THE PROBLEM :: Could the records below be restated word for word, without a single picture?
***** DATA FOR PROCESSING
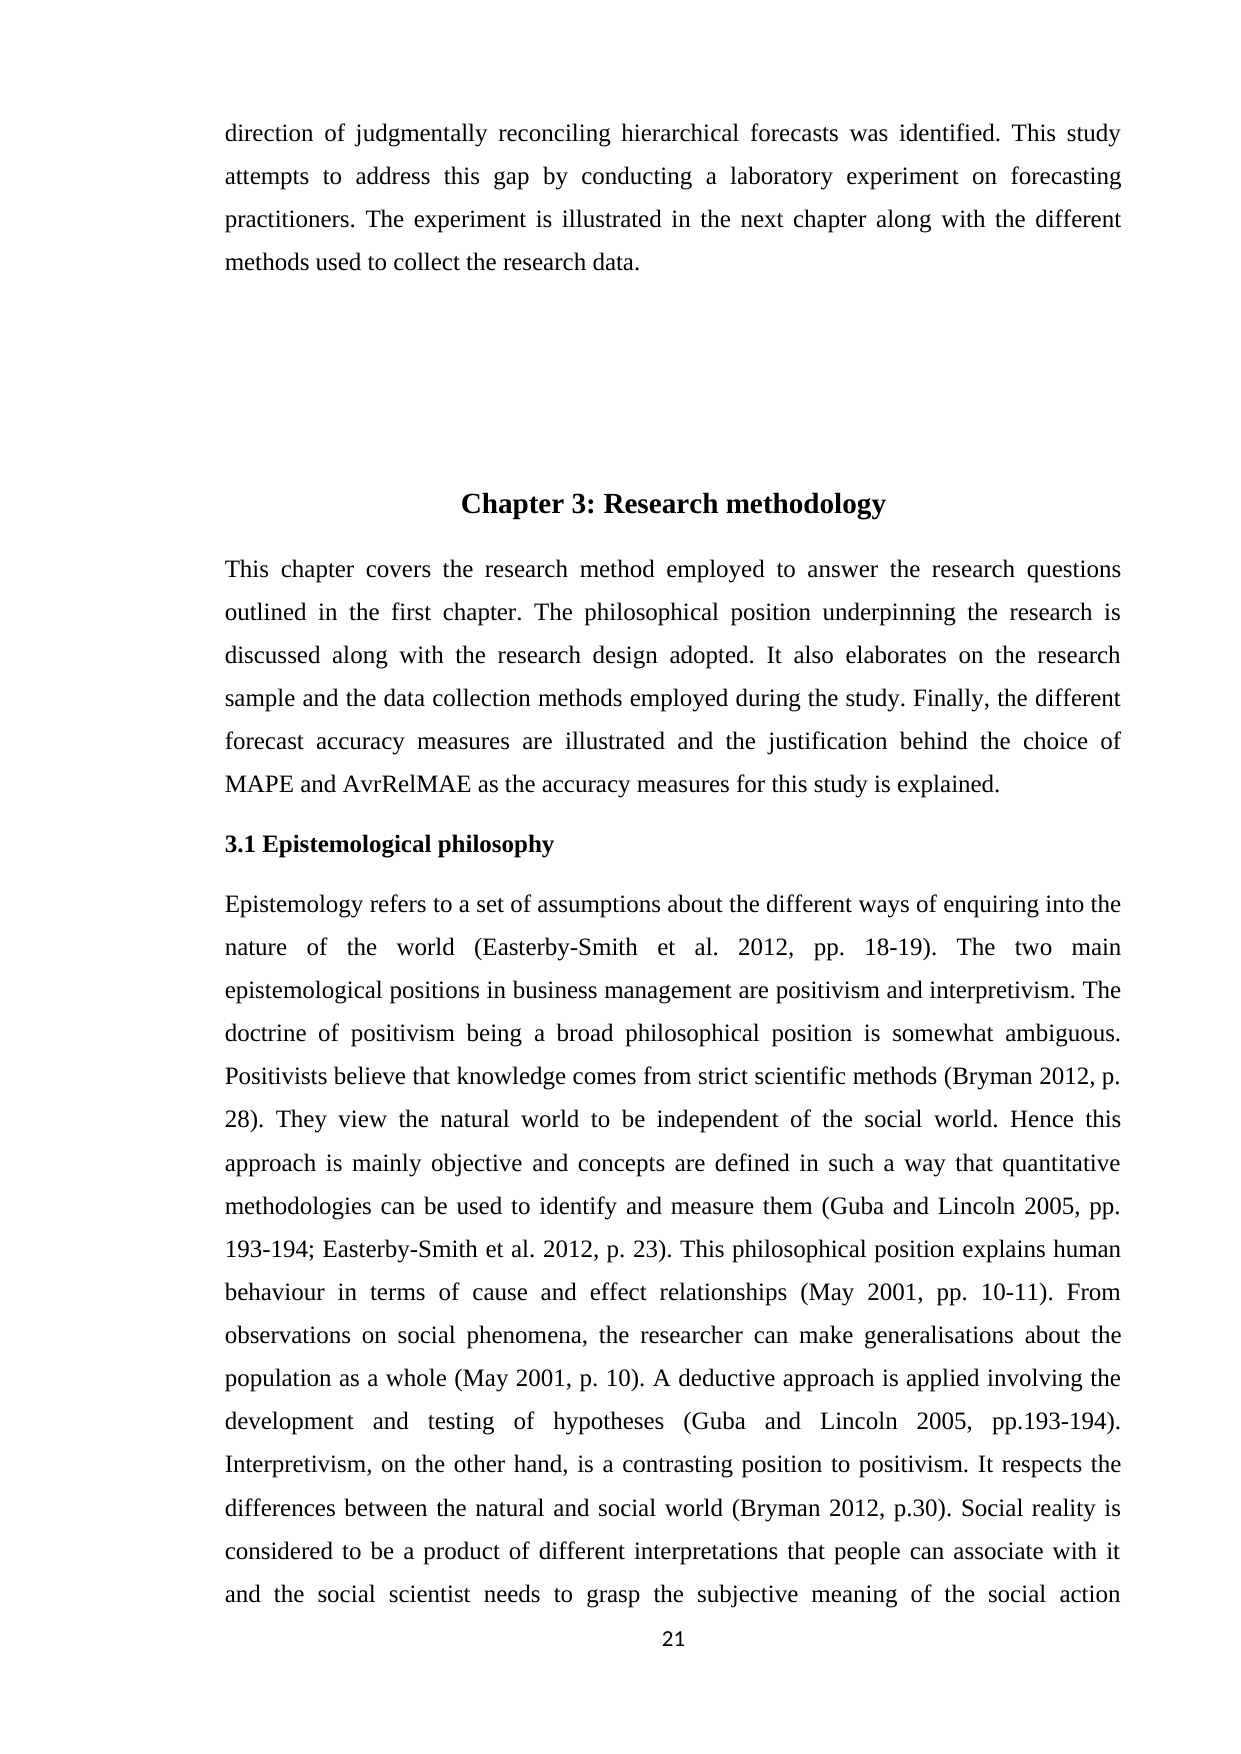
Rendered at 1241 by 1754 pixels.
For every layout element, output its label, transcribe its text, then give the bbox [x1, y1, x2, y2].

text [224, 889, 1122, 1608]
text Chapter 3: Research methodology [224, 487, 1122, 520]
text This chapter covers the research method employed to answer the research questions outlined in the first chapter. The philosophical position underpinning the research is discussed along with the research design adopted. It also elaborates on the research sample and the data collection methods employed during the study. Finally, the different forecast accuracy measures are illustrated and the justification behind the choice of MAPE and AvrRelMAE as the accuracy measures for this study is explained. [224, 554, 1122, 798]
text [224, 118, 1122, 276]
text 3.1 Epistemological philosophy [224, 829, 1122, 858]
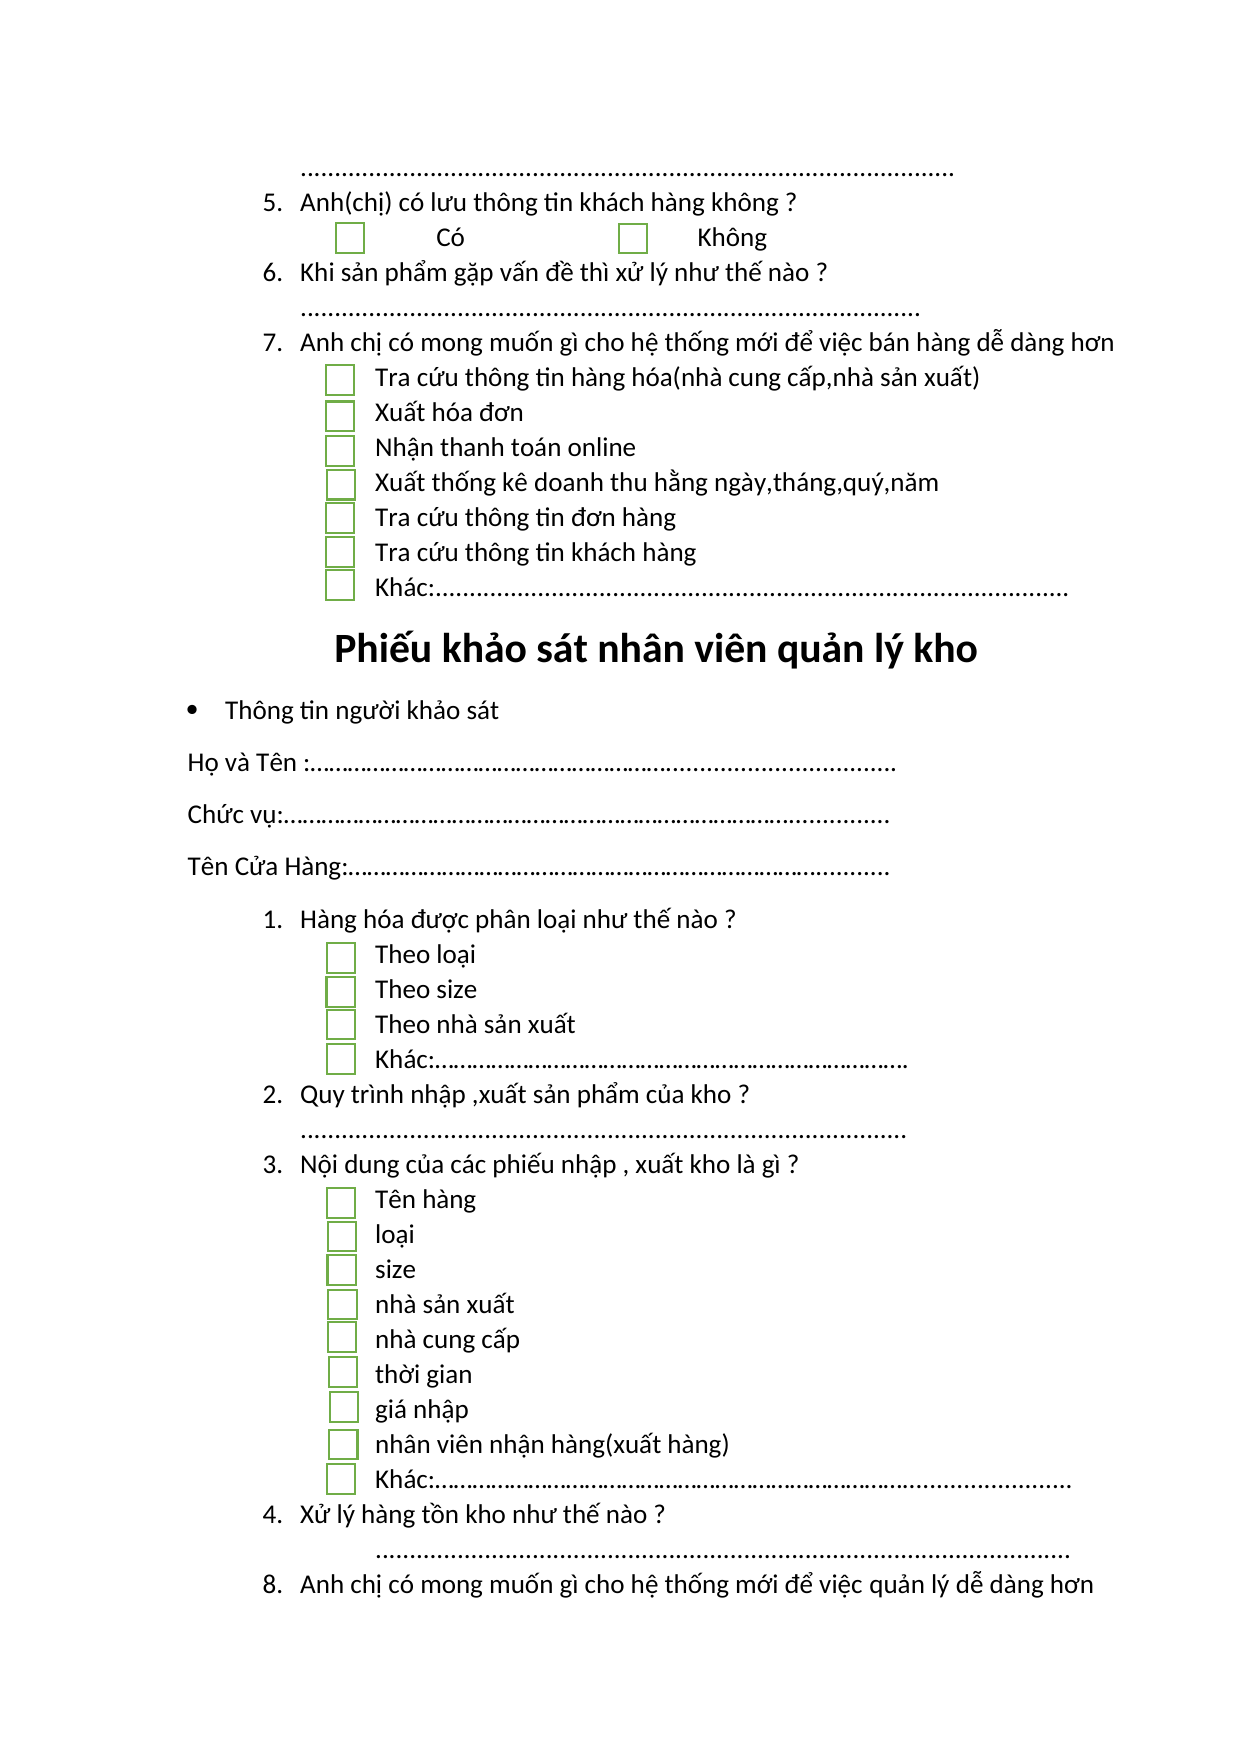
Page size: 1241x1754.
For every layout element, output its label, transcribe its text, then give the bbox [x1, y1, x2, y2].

list Khác:…………………………………………………………………. [300, 1042, 1162, 1075]
list ................................................................................................ [300, 150, 1162, 183]
list Anh chị có mong muốn gì cho hệ thống mới để việc quản lý dễ dàng hơn [262, 1567, 1162, 1600]
list Tra cứu thông tin đơn hàng [337, 500, 1162, 533]
list Khác:............................................................................................. [337, 570, 1162, 603]
list ........................................................................................... [300, 290, 1162, 323]
list size [300, 1252, 1162, 1285]
text Họ và Tên :………………………………………………….................................. [187, 745, 1162, 778]
list ......................................................................................... [300, 1112, 1162, 1145]
list Theo loại [300, 937, 1162, 970]
list Xử lý hàng tồn kho như thế nào ? [262, 1497, 1162, 1530]
list Theo nhà sản xuất [300, 1007, 1162, 1040]
text Phiếu khảo sát nhân viên quản lý kho [150, 622, 1162, 672]
list Nhận thanh toán online [337, 430, 1162, 463]
list nhân viên nhận hàng(xuất hàng) [300, 1427, 1162, 1460]
list nhà cung cấp [300, 1322, 1162, 1355]
list Hàng hóa được phân loại như thế nào ? [262, 902, 1162, 935]
list Anh chị có mong muốn gì cho hệ thống mới để việc bán hàng dễ dàng hơn [262, 325, 1162, 358]
list Anh(chị) có lưu thông tin khách hàng không ? [262, 185, 1162, 218]
text Chức vụ:………………………………………………………………………............... [187, 797, 1162, 830]
list Có Không [300, 220, 1162, 253]
list Khác:…………………………………………………………………......................... [300, 1462, 1162, 1495]
list nhà sản xuất [300, 1287, 1162, 1320]
text Tên Cửa Hàng:…………………………………………………………………........... [150, 849, 1162, 882]
list Xuất thống kê doanh thu hằng ngày,tháng,quý,năm [337, 465, 1162, 498]
list Tra cứu thông tin khách hàng [337, 535, 1162, 568]
list thời gian [300, 1357, 1162, 1390]
list Tên hàng [300, 1182, 1162, 1215]
list Theo size [300, 972, 1162, 1005]
list loại [300, 1217, 1162, 1250]
list Thông tin người khảo sát [187, 693, 1162, 726]
list Khi sản phẩm gặp vấn đề thì xử lý như thế nào ? [262, 255, 1162, 288]
list ...................................................................................................... [300, 1532, 1162, 1565]
list Tra cứu thông tin hàng hóa(nhà cung cấp,nhà sản xuất) [337, 360, 1162, 393]
list Xuất hóa đơn [337, 395, 1162, 428]
list Nội dung của các phiếu nhập , xuất kho là gì ? [262, 1147, 1162, 1180]
list giá nhập [300, 1392, 1162, 1425]
list Quy trình nhập ,xuất sản phẩm của kho ? [262, 1077, 1162, 1110]
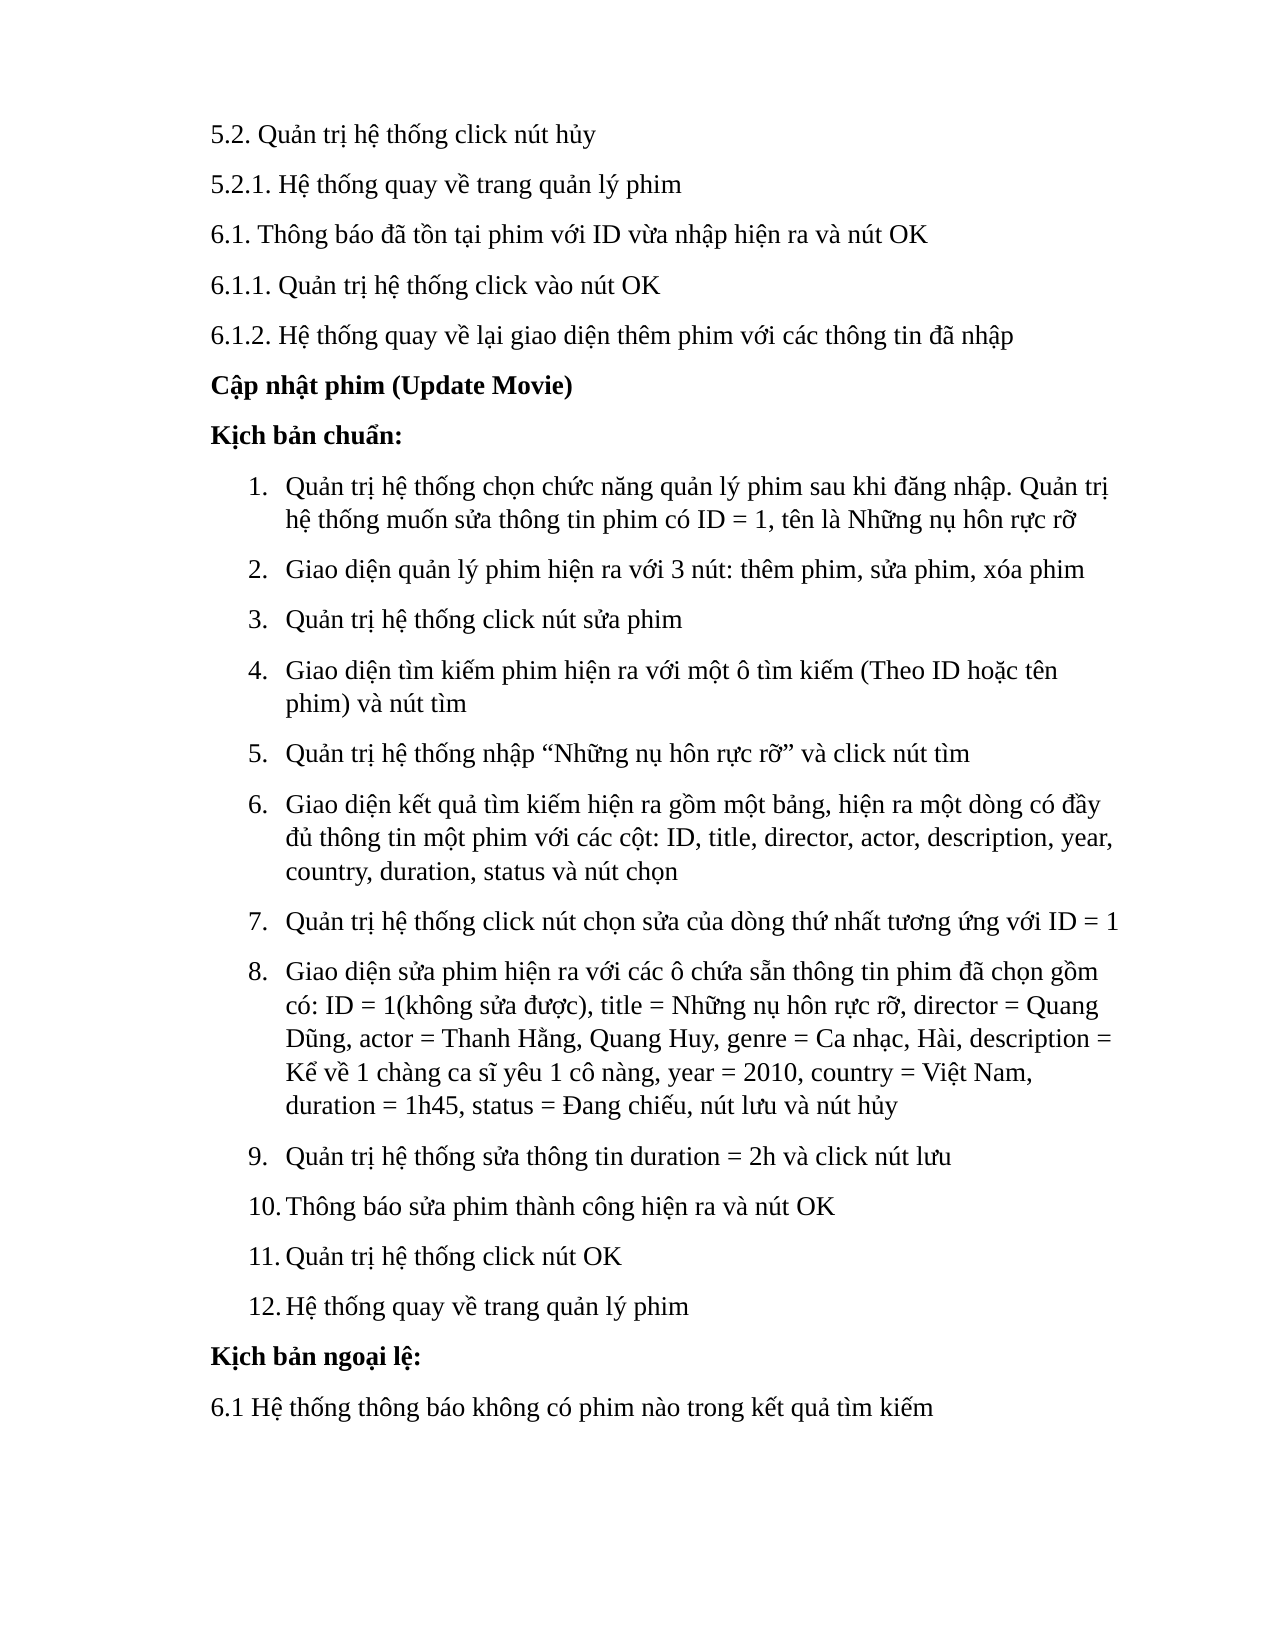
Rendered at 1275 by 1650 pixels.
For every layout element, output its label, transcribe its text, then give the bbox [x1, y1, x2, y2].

list Quản trị hệ thống nhập “Những nụ hôn rực rỡ” và click nút tìm [248, 737, 1125, 769]
text 6.1.1. Quản trị hệ thống click vào nút OK [210, 269, 1125, 300]
text Kịch bản chuẩn: [210, 419, 1125, 451]
list Hệ thống quay về trang quản lý phim [248, 1290, 1125, 1321]
list Thông báo sửa phim thành công hiện ra và nút OK [248, 1190, 1125, 1221]
text 6.1 Hệ thống thông báo không có phim nào trong kết quả tìm kiếm [210, 1391, 1125, 1422]
text 5.2.1. Hệ thống quay về trang quản lý phim [210, 168, 1125, 199]
list Giao diện sửa phim hiện ra với các ô chứa sẵn thông tin phim đã chọn gồm có: ID = 1(không sửa được), title = Những nụ hôn rực rỡ, director = Quang Dũng, actor = Thanh Hằng, Quang Huy, genre = Ca nhạc, Hài, description = Kể về 1 chàng ca sĩ yêu 1 cô nàng, year = 2010, country = Việt Nam, duration = 1h45, status = Đang chiếu, nút lưu và nút hủy [248, 955, 1125, 1121]
list Quản trị hệ thống click nút chọn sửa của dòng thứ nhất tương ứng với ID = 1 [248, 905, 1125, 936]
text 6.1. Thông báo đã tồn tại phim với ID vừa nhập hiện ra và nút OK [210, 218, 1125, 250]
list Quản trị hệ thống click nút OK [248, 1240, 1125, 1271]
list Quản trị hệ thống sửa thông tin duration = 2h và click nút lưu [248, 1139, 1125, 1171]
list Quản trị hệ thống click nút sửa phim [248, 603, 1125, 635]
list Giao diện kết quả tìm kiếm hiện ra gồm một bảng, hiện ra một dòng có đầy đủ thông tin một phim với các cột: ID, title, director, actor, description, year, country, duration, status và nút chọn [248, 788, 1125, 886]
list Giao diện tìm kiếm phim hiện ra với một ô tìm kiếm (Theo ID hoặc tên phim) và nút tìm [248, 654, 1125, 718]
text 6.1.2. Hệ thống quay về lại giao diện thêm phim với các thông tin đã nhập [210, 319, 1125, 350]
list Quản trị hệ thống chọn chức năng quản lý phim sau khi đăng nhập. Quản trị hệ thống muốn sửa thông tin phim có ID = 1, tên là Những nụ hôn rực rỡ [248, 469, 1125, 534]
list Giao diện quản lý phim hiện ra với 3 nút: thêm phim, sửa phim, xóa phim [248, 553, 1125, 584]
text Cập nhật phim (Update Movie) [210, 369, 1125, 400]
text 5.2. Quản trị hệ thống click nút hủy [210, 118, 1125, 149]
text Kịch bản ngoại lệ: [210, 1340, 1125, 1372]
**********
EXPECTED ANSWER ::
Rendered at 1241 by 1754 pixels.
For every layout element, output its label, transcribe its text, then give the bbox [x1, y1, x2, y2].

text [224, 889, 1122, 1608]
text Chapter 3: Research methodology [224, 487, 1122, 520]
text This chapter covers the research method employed to answer the research questions outlined in the first chapter. The philosophical position underpinning the research is discussed along with the research design adopted. It also elaborates on the research sample and the data collection methods employed during the study. Finally, the different forecast accuracy measures are illustrated and the justification behind the choice of MAPE and AvrRelMAE as the accuracy measures for this study is explained. [224, 554, 1122, 798]
text [224, 118, 1122, 276]
text 3.1 Epistemological philosophy [224, 829, 1122, 858]
Page size: 1241x1754.
For every layout element, output its label, transcribe its text, then give the bbox [x1, y1, x2, y2].

list Khác:…………………………………………………………………. [300, 1042, 1162, 1075]
list ................................................................................................ [300, 150, 1162, 183]
list Anh chị có mong muốn gì cho hệ thống mới để việc quản lý dễ dàng hơn [262, 1567, 1162, 1600]
list Tra cứu thông tin đơn hàng [337, 500, 1162, 533]
list Khác:............................................................................................. [337, 570, 1162, 603]
list ........................................................................................... [300, 290, 1162, 323]
list size [300, 1252, 1162, 1285]
text Họ và Tên :………………………………………………….................................. [187, 745, 1162, 778]
list ......................................................................................... [300, 1112, 1162, 1145]
list Theo loại [300, 937, 1162, 970]
list Xử lý hàng tồn kho như thế nào ? [262, 1497, 1162, 1530]
list Theo nhà sản xuất [300, 1007, 1162, 1040]
text Phiếu khảo sát nhân viên quản lý kho [150, 622, 1162, 672]
list Nhận thanh toán online [337, 430, 1162, 463]
list nhân viên nhận hàng(xuất hàng) [300, 1427, 1162, 1460]
list nhà cung cấp [300, 1322, 1162, 1355]
list Hàng hóa được phân loại như thế nào ? [262, 902, 1162, 935]
list Anh chị có mong muốn gì cho hệ thống mới để việc bán hàng dễ dàng hơn [262, 325, 1162, 358]
list Anh(chị) có lưu thông tin khách hàng không ? [262, 185, 1162, 218]
text Chức vụ:………………………………………………………………………............... [187, 797, 1162, 830]
list Có Không [300, 220, 1162, 253]
list Khác:…………………………………………………………………......................... [300, 1462, 1162, 1495]
list nhà sản xuất [300, 1287, 1162, 1320]
text Tên Cửa Hàng:…………………………………………………………………........... [150, 849, 1162, 882]
list Xuất thống kê doanh thu hằng ngày,tháng,quý,năm [337, 465, 1162, 498]
list Tra cứu thông tin khách hàng [337, 535, 1162, 568]
list thời gian [300, 1357, 1162, 1390]
list Tên hàng [300, 1182, 1162, 1215]
list Theo size [300, 972, 1162, 1005]
list loại [300, 1217, 1162, 1250]
list Thông tin người khảo sát [187, 693, 1162, 726]
list Khi sản phẩm gặp vấn đề thì xử lý như thế nào ? [262, 255, 1162, 288]
list ...................................................................................................... [300, 1532, 1162, 1565]
list Tra cứu thông tin hàng hóa(nhà cung cấp,nhà sản xuất) [337, 360, 1162, 393]
list Xuất hóa đơn [337, 395, 1162, 428]
list Nội dung của các phiếu nhập , xuất kho là gì ? [262, 1147, 1162, 1180]
list giá nhập [300, 1392, 1162, 1425]
list Quy trình nhập ,xuất sản phẩm của kho ? [262, 1077, 1162, 1110]
Rendered at 1275 by 1650 pixels.
For every layout element, output its label, transcribe its text, then give the bbox [x1, y1, x2, y2].

list Quản trị hệ thống nhập “Những nụ hôn rực rỡ” và click nút tìm [248, 737, 1125, 769]
text 6.1.1. Quản trị hệ thống click vào nút OK [210, 269, 1125, 300]
text Kịch bản chuẩn: [210, 419, 1125, 451]
list Hệ thống quay về trang quản lý phim [248, 1290, 1125, 1321]
list Thông báo sửa phim thành công hiện ra và nút OK [248, 1190, 1125, 1221]
text 6.1 Hệ thống thông báo không có phim nào trong kết quả tìm kiếm [210, 1391, 1125, 1422]
text 5.2.1. Hệ thống quay về trang quản lý phim [210, 168, 1125, 199]
list Giao diện sửa phim hiện ra với các ô chứa sẵn thông tin phim đã chọn gồm có: ID = 1(không sửa được), title = Những nụ hôn rực rỡ, director = Quang Dũng, actor = Thanh Hằng, Quang Huy, genre = Ca nhạc, Hài, description = Kể về 1 chàng ca sĩ yêu 1 cô nàng, year = 2010, country = Việt Nam, duration = 1h45, status = Đang chiếu, nút lưu và nút hủy [248, 955, 1125, 1121]
list Quản trị hệ thống click nút chọn sửa của dòng thứ nhất tương ứng với ID = 1 [248, 905, 1125, 936]
text 6.1. Thông báo đã tồn tại phim với ID vừa nhập hiện ra và nút OK [210, 218, 1125, 250]
list Quản trị hệ thống click nút OK [248, 1240, 1125, 1271]
list Quản trị hệ thống sửa thông tin duration = 2h và click nút lưu [248, 1139, 1125, 1171]
list Quản trị hệ thống click nút sửa phim [248, 603, 1125, 635]
list Giao diện kết quả tìm kiếm hiện ra gồm một bảng, hiện ra một dòng có đầy đủ thông tin một phim với các cột: ID, title, director, actor, description, year, country, duration, status và nút chọn [248, 788, 1125, 886]
list Giao diện tìm kiếm phim hiện ra với một ô tìm kiếm (Theo ID hoặc tên phim) và nút tìm [248, 654, 1125, 718]
text 6.1.2. Hệ thống quay về lại giao diện thêm phim với các thông tin đã nhập [210, 319, 1125, 350]
list Quản trị hệ thống chọn chức năng quản lý phim sau khi đăng nhập. Quản trị hệ thống muốn sửa thông tin phim có ID = 1, tên là Những nụ hôn rực rỡ [248, 469, 1125, 534]
list Giao diện quản lý phim hiện ra với 3 nút: thêm phim, sửa phim, xóa phim [248, 553, 1125, 584]
text Cập nhật phim (Update Movie) [210, 369, 1125, 400]
text 5.2. Quản trị hệ thống click nút hủy [210, 118, 1125, 149]
text Kịch bản ngoại lệ: [210, 1340, 1125, 1372]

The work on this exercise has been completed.